WHAT YOU ARE ASKED TO DO → Format the data as a numbered list, starting at the line that contains "Pre-delivery check line - blood-pressure" and stopping after the line that contains "Observed value: 214mmHg". Omit any blank lines.

WORKING DATA →
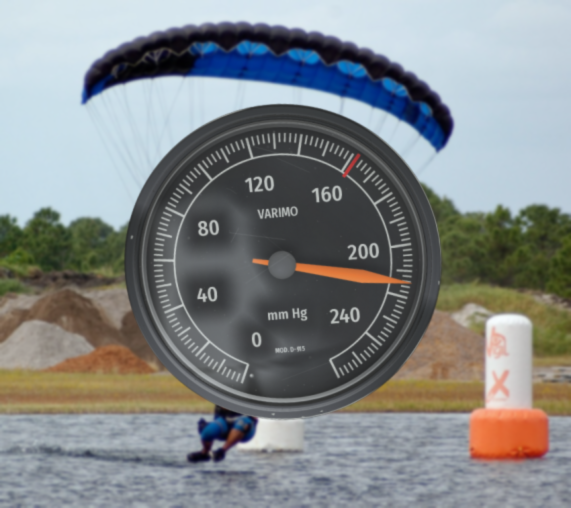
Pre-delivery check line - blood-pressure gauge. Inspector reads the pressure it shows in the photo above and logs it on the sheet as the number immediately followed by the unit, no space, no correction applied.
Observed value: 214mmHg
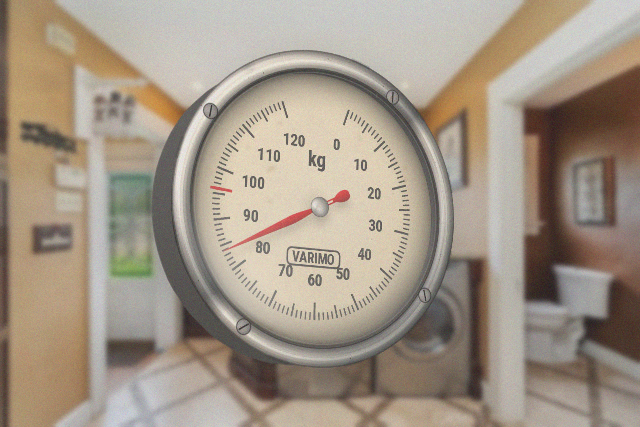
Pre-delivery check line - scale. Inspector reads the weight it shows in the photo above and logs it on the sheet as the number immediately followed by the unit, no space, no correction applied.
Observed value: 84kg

...

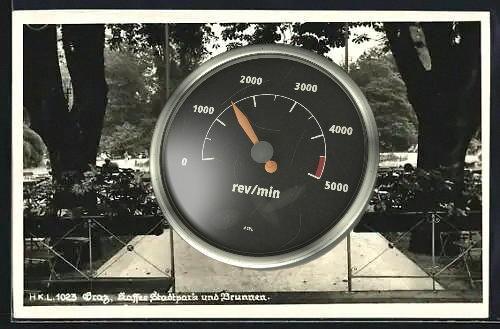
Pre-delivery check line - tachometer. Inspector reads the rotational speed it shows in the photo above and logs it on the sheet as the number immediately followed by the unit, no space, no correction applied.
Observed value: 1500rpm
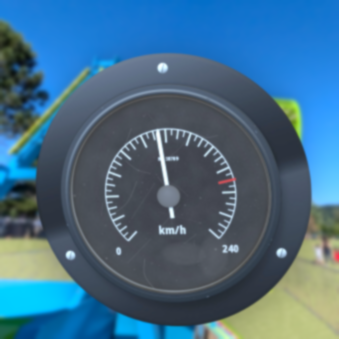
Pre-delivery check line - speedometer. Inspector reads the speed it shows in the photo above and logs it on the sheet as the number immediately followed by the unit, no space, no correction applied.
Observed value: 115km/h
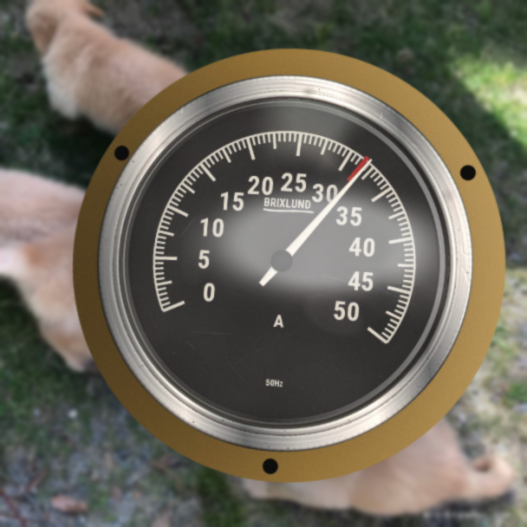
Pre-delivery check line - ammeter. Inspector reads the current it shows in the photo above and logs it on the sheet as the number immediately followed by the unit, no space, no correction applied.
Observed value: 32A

COMPLETED TASK →
1. Pre-delivery check line - blood-pressure gauge. Inspector reads the pressure it shows in the photo above and logs it on the sheet as the number immediately followed by the unit, no space, no correction applied.
2. Observed value: 214mmHg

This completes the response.